I don’t mean to say that I prefer Europe. I am not convinced that their system is sustainable over time, and I still am shocked every time I purchase a consumer good and realize that I have just paid close to 20% in sales tax. For example, the other day I bought some sneakers in Paris and 19% of those shoes belong to the government. But we all know that in the U.S. not even Obama could get away with such a significant sales tax rate, so why even pretend that we are bordering on the “socialism” abyss?
Personally, I don’t love Obama’s stimulus plan. He tried to compromise too much, to make too many people happy, and therefore will probably come up short in the long run. But what concerns me is that by falling back on some unrelated 1980s antiquated word games, we are completely blinding ourselves to what the world really looks like.
Sure, in no other country could a minority candidate topple the party hegemony and become the nation’s chief executive, but if becoming president of the United States wasn’t your first priority in life, what other compelling reason would there be to live, work or start a business in the U.S.? Soon we’re all going to becoming the emigrants. We just don’t live that much better than the rest of the world anymore, so why act like we have the answers?
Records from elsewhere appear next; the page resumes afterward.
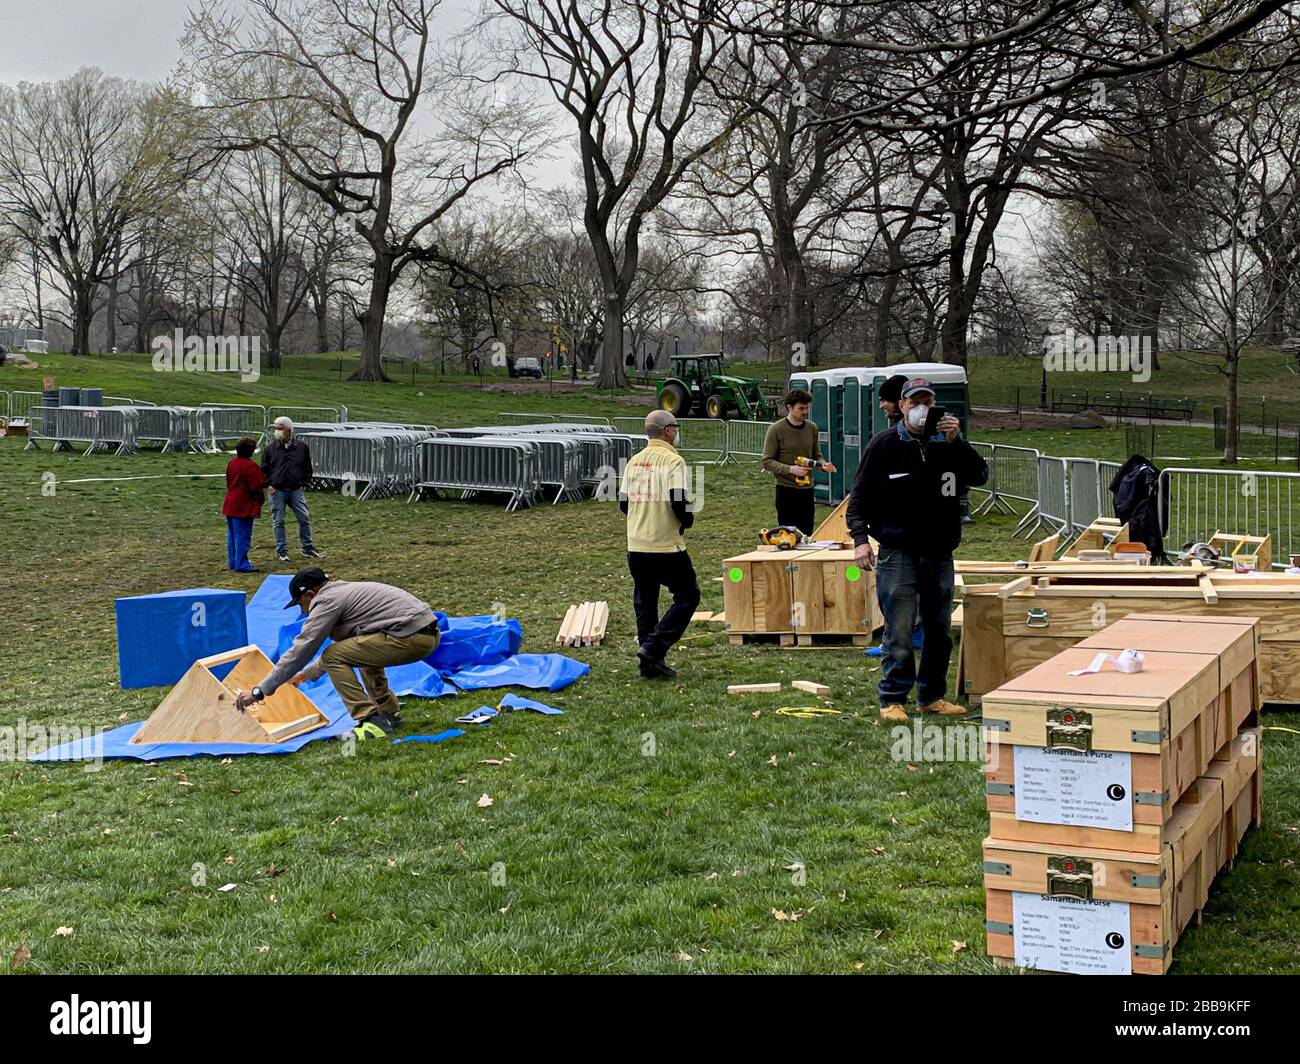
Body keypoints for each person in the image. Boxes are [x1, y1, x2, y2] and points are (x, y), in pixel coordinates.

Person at [846, 378, 988, 723]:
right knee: (899, 627)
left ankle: (931, 696)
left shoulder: (948, 446)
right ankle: (893, 697)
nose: (921, 407)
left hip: (939, 551)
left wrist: (957, 442)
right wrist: (860, 540)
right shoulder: (884, 446)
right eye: (914, 402)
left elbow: (980, 475)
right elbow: (859, 498)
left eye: (928, 401)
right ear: (903, 406)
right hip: (898, 552)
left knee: (938, 629)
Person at [234, 569, 441, 738]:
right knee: (359, 652)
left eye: (301, 604)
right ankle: (388, 714)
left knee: (335, 653)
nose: (304, 611)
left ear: (310, 595)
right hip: (427, 634)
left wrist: (259, 691)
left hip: (409, 637)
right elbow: (352, 648)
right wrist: (305, 675)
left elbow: (303, 647)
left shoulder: (326, 601)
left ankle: (370, 719)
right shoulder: (344, 592)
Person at [619, 410, 701, 679]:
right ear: (668, 431)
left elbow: (623, 503)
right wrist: (686, 520)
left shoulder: (634, 461)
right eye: (675, 427)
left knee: (645, 602)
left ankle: (649, 666)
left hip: (637, 543)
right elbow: (678, 500)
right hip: (665, 545)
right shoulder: (673, 461)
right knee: (688, 595)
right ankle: (654, 647)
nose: (677, 432)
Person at [761, 388, 837, 537]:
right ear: (789, 407)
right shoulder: (776, 429)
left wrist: (823, 465)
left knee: (806, 535)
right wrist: (790, 469)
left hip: (807, 491)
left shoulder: (812, 428)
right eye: (801, 408)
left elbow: (817, 455)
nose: (805, 412)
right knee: (788, 535)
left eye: (806, 408)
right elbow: (767, 461)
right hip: (786, 491)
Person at [262, 417, 323, 564]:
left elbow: (307, 467)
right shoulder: (270, 448)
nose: (277, 431)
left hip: (296, 489)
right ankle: (281, 550)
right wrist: (268, 484)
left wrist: (304, 483)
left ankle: (307, 548)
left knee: (304, 518)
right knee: (279, 521)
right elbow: (264, 469)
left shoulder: (301, 447)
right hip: (277, 490)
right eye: (275, 428)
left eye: (280, 428)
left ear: (289, 430)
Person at [222, 436, 265, 573]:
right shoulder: (250, 466)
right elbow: (255, 485)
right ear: (251, 451)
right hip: (243, 504)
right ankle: (242, 563)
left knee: (232, 534)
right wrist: (260, 498)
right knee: (243, 535)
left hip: (230, 502)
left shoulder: (232, 463)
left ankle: (233, 561)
Note: Photo was taken by my brother near Holland Tunnel in Manhattan.
Excellent post and thanks for the citation.
But what did your boy, James K. Galbraith, say about the durability of the US dollar?
I think the only area of disagreement on what you have written above is that the US dollar has a more solid prospect than the Euro. In part b/c after the depression/WWII, the US put in many safeguards to protect the US economy, thus making the US dollar more appealing internationally than the Euro. But I do agree that for over the past 25 years US presidents and Congress have steered the country off course and we are now behind the world in many material respects.